- Born: Jane Karuku c. 1961 (age 64–65) Kenya
- Education: University of Nairobi (Bachelor of Science in Food Science and Technology) National University (California) (Master of Business Administration)
- Occupations: Businesswoman and Corporate Executive
- Years active: 1985 — present
- Known for: Professional expertise
- Title: Chief Executive Officer and Managing Director of East African Breweries Limited

= Jane Karuku =

Kenyan businesswoman and corporate executive

Jane Karuku (born c. 1961) is a Kenyan businesswoman and corporate executive, who in December 2020, was appointed as the Managing Director and Chief Executive Officer of the East African Breweries Limited, headquartered in Nairobi, with subsidiaries in Kenya, Uganda, South Sudan and Tanzania. Before that, she served as the managing director of Kenya Breweries Limited, one of the Kenyan subsidiaries of EABL. She assumed her new position on 1 January 2021.
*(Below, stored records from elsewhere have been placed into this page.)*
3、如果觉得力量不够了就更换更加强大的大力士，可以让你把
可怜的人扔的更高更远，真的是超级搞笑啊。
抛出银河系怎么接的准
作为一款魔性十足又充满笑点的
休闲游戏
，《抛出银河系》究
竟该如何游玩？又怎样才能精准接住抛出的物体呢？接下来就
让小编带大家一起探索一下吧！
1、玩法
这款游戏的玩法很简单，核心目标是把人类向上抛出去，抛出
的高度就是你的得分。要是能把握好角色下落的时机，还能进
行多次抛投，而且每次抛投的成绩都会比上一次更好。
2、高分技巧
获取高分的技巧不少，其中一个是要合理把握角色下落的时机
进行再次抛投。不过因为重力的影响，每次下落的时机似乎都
==Background and education==
Karuku was born in Kenya circa 1961. She holds a Bachelor of Science degree in Food Science and Technology, obtained from the University of Nairobi in 1985. Her degree of
Master of Business Administration, was obtained from National University (California), in La Jolla, in 1992.

==Career==
For a period of nearly seven years, between 2002 and 2008, Karuku served as the managing director of Cadbury Schweppes, responsible for East and West Africa. She then served as the Deputy Chief Executive and Secretary General of Telkom Kenya, until 2012. After that, from 2012 until 2014, Karuku was the President of the Alliance for a Green Revolution in Africa (AGRA). In July 2015, she was appointed as the managing director of Kenya Breweries Limited, a full-time position where she served until December 2020.

In December 2020, Karuku was appointed as the new group CEO, replacing Andrew Cowan, wo was reassigned as managing director for Africa Regional Markets at Diageo, the parent conglomerate.

==Other considerations==
Karuku served as a non-executive director of Barclays Bank of Kenya, which today is Absa Bank Kenya Plc, from 2003 until 2014. She also serves on the board of East African Breweries since June 2014. She remains a member of this board, in her new position.

Karuku is a Trustee of Precious Sisters, a non governmental organisation that empowers talented underprivileged girls through education. As of December 2020, she is the Chairperson of Kenya Vision 2030 Board.